The U.S. Central Command Public Affairs uploads photos of U.S. marines comforting infants of Afghan parents. Slight consolation for those outside Kabul airport who could not get flights out of the country now ruled by the Taliban.

The swift takeover of Afghanistan by the militant group had left little chance for reactions and put many people in the country at significant risk. So far, the evacuation progress has been lousy, chaotic, and nerve-wracking, especially with the militant group not entirely sticking to their words of peace and seeking no vengeance.

In Kabul airport alone, Taliban fighters reportedly used whips, gunfire, and sharp objects on desperate crowds, not caring if they hurt women or children.

The moments of last hope came for Afghan mothers, who were seen passing their beloved babies to strangers outside of Kabul airport, hoping their children could escape. Those images swarmed on social media.

“The mothers were desperate, they were getting beaten by the Taliban. They shouted, ‘Save my baby!’ and threw the babies at us. Some of the babies fell on the barbed wire,” a Parachute Regiment officer told the UK’s Independent.

The U.S. Central Command Public Affairs had some messages to send back to the mothers who had to face the chance of never seeing their kids again: some infants were being tended by U.S. soldiers.

U.S. soldier tending an infant in his arms, August 20, 2021 (Sgt. Isaiah Campbell/U.S. Central Command Public Affairs)

The photos were taken at Kabul’s international airport, where thousands of NATO and American citizens, as well as Afghan refugees who collaborated with the West throughout the “war on terror,” have been awaiting evacuation in the days since the country’s government and military forces crumbled.

A Marine assigned to the 24th Marine Expeditionary Unit (MEU) calms an infant during an evacuation at Hamid Karzai International Airport, Kabul, Afghanistan, Aug. 20. U.S. service members and coalition partners are assisting the Department of State with a Non-combatant Evacuation Operation (NEO) in Afghanistan. (U.S. Marine Corps photo by Sgt. Isaiah Campbell/U.S. Central Command Public Affairs)

_ _ _

### Instructions for the task
Reproduce the passage of the Kabul airport article starting at "The moments of" and ending at "told the UK’s Independent.".

_ _ _

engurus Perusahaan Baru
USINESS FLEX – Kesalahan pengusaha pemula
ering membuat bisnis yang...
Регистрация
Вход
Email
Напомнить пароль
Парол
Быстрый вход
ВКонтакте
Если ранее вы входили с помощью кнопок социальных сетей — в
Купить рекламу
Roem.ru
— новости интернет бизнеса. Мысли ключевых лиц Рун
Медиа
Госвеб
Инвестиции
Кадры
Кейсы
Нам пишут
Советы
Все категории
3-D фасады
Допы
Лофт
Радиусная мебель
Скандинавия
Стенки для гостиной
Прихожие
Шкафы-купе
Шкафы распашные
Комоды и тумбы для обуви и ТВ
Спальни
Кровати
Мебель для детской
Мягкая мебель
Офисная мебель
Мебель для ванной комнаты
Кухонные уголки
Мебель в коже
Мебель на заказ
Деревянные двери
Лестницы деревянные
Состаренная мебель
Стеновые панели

_ _ _

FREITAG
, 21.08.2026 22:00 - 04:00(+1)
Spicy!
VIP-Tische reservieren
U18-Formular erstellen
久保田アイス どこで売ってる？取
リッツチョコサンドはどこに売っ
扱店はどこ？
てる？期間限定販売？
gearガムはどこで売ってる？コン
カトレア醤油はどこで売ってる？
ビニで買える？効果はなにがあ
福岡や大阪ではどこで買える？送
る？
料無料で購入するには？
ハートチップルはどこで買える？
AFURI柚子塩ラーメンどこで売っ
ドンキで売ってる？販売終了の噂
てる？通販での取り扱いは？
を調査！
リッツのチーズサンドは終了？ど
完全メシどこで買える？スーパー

_ _ _

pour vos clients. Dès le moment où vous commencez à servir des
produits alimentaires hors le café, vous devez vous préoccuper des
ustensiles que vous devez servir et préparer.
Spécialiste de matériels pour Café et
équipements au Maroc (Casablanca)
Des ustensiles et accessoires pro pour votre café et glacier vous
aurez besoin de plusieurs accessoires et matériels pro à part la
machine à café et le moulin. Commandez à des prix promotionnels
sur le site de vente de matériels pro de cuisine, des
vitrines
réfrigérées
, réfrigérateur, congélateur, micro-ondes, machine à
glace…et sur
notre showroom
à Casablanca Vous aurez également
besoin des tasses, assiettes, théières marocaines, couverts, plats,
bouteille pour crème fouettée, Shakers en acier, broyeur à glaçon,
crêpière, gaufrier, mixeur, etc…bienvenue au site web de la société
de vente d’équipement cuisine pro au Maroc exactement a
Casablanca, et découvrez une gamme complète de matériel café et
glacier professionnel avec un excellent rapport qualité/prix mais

_ _ _

### Written solution
The moments of last hope came for Afghan mothers, who were seen passing their beloved babies to strangers outside of Kabul airport, hoping their children could escape. Those images swarmed on social media.

“The mothers were desperate, they were getting beaten by the Taliban. They shouted, ‘Save my baby!’ and threw the babies at us. Some of the babies fell on the barbed wire,” a Parachute Regiment officer told the UK’s Independent.